I'll admit it -- growing up in Tulsa, I was always scared of the 76-foot Golden Driller statue.
We had to walk under his widespread legs to get into the main entrance of Expo Square, home to gun shows, the county fair, rodeos, circuses and high school graduations. And each time, I would rush through, afraid he would come to life, crushing houses, cars and even little kids like me with his size 393-DDD work boots. His stance and his clothing is that old time ideal of masculinity -- granite jawed, bare chested to reveal cut abs, tight jeans with a massive belt buckle reading Tulsa. Think James Dean in the film Giant or young John Wayne in War of the Wildcats.
Built of plaster and concrete on an iron frame, the Golden Driller rests his massive arm on an oil derrick and looks out over the intersection of 21st Street and Pittsburg onto a neighborhood of mid-century ranch style houses. He was originally built for display at the 1959 International Petroleum Exposition and permanently installed at the Tulsa County Fairgrounds in 1966, where he represented IPE and Expo Square. The Oklahoma Legislature made him the national state monument in 1979, and he remains an enduring symbol of the city's pre-1980 oil boom days.

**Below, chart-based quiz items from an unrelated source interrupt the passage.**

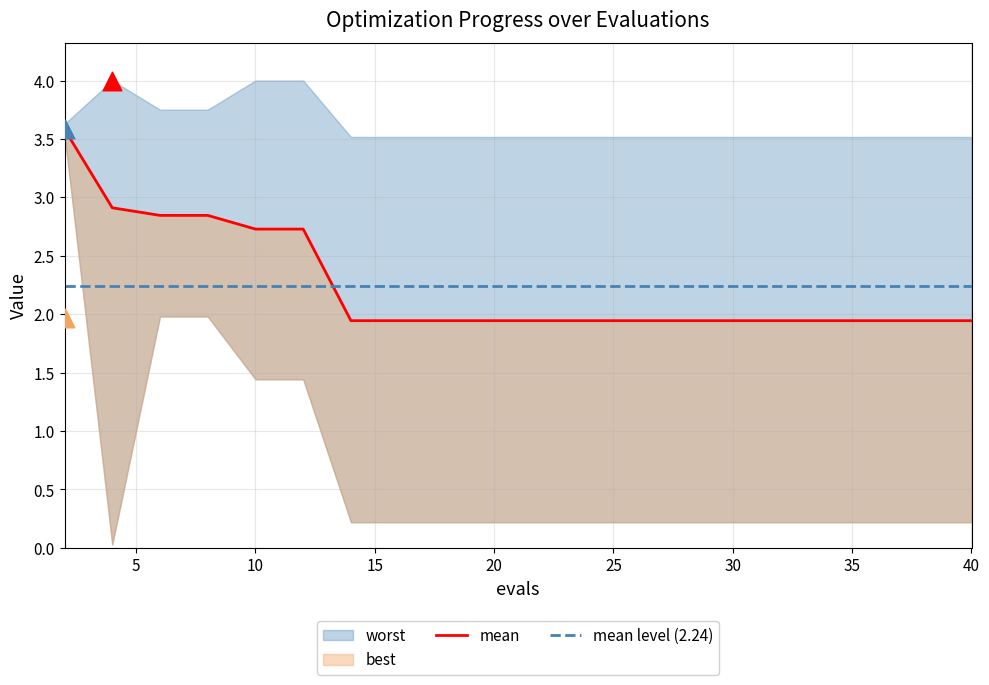

Which series reaches the minimum Y coordinate?

best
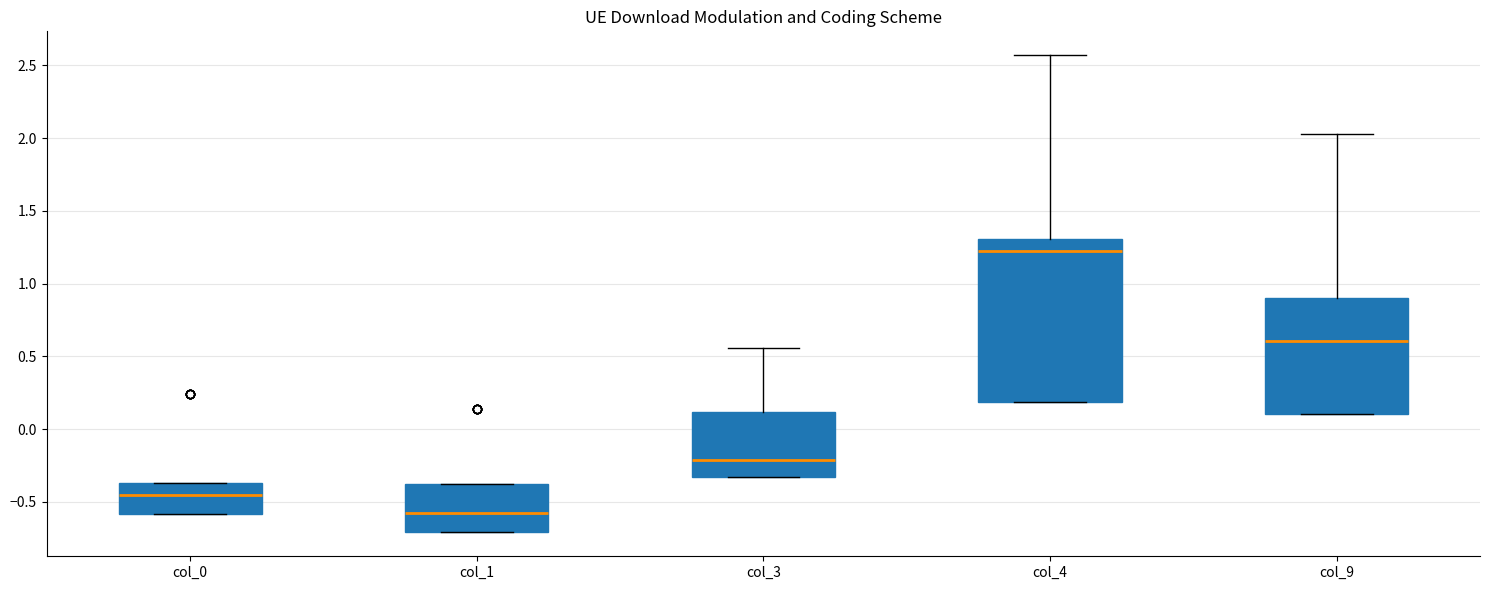

Where does the median line of the box for col_1 sit on the y-axis? The values are not printed on the chart, so give them approximately, as read against the axis.

-0.55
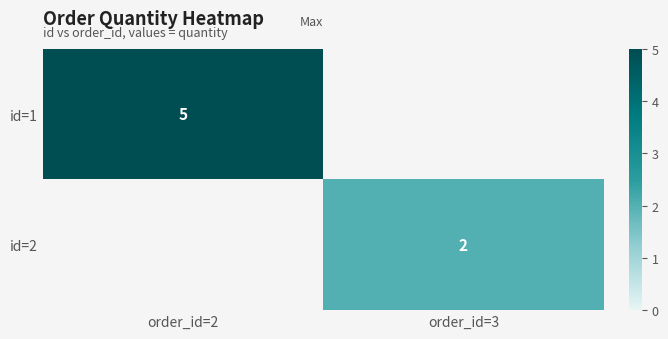

Count the number of data series in this chart.

2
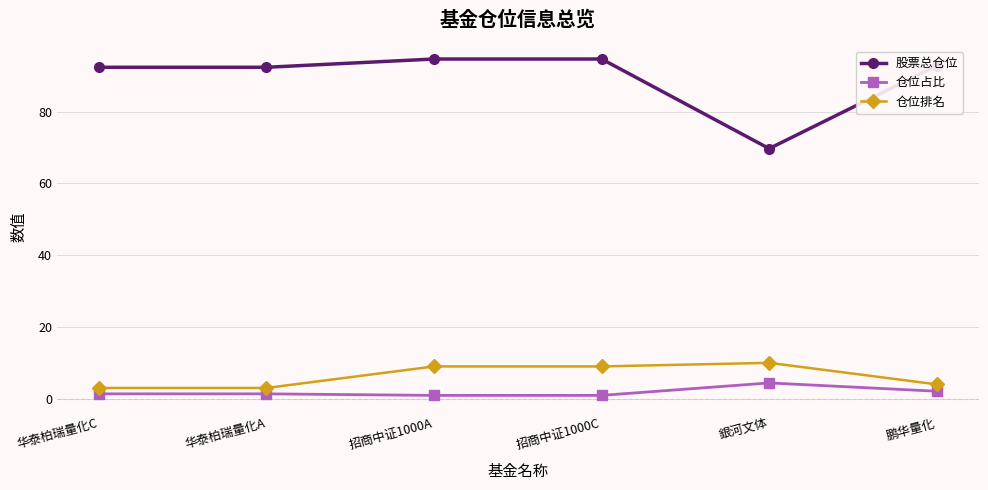

Read the 仓位排名 value at 招商中证1000C.

9.0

Today, he's become a quirky rather than fearsome landmark, eschewed by art critics but embraced by kitsch lovers, making it onto offbeat tourist attraction lists like RoadsideAmerica.com. He's worn t-shirts to promote radio stations and events, and even an huge orange necktie in honor of OSU graduation.
My fear for the Golden Driller today would be his survival in one of Tulsa's frequent tornados, but experts tell me he was built to withstand 200 mile-per-hour winds. Long live the Golden Driller!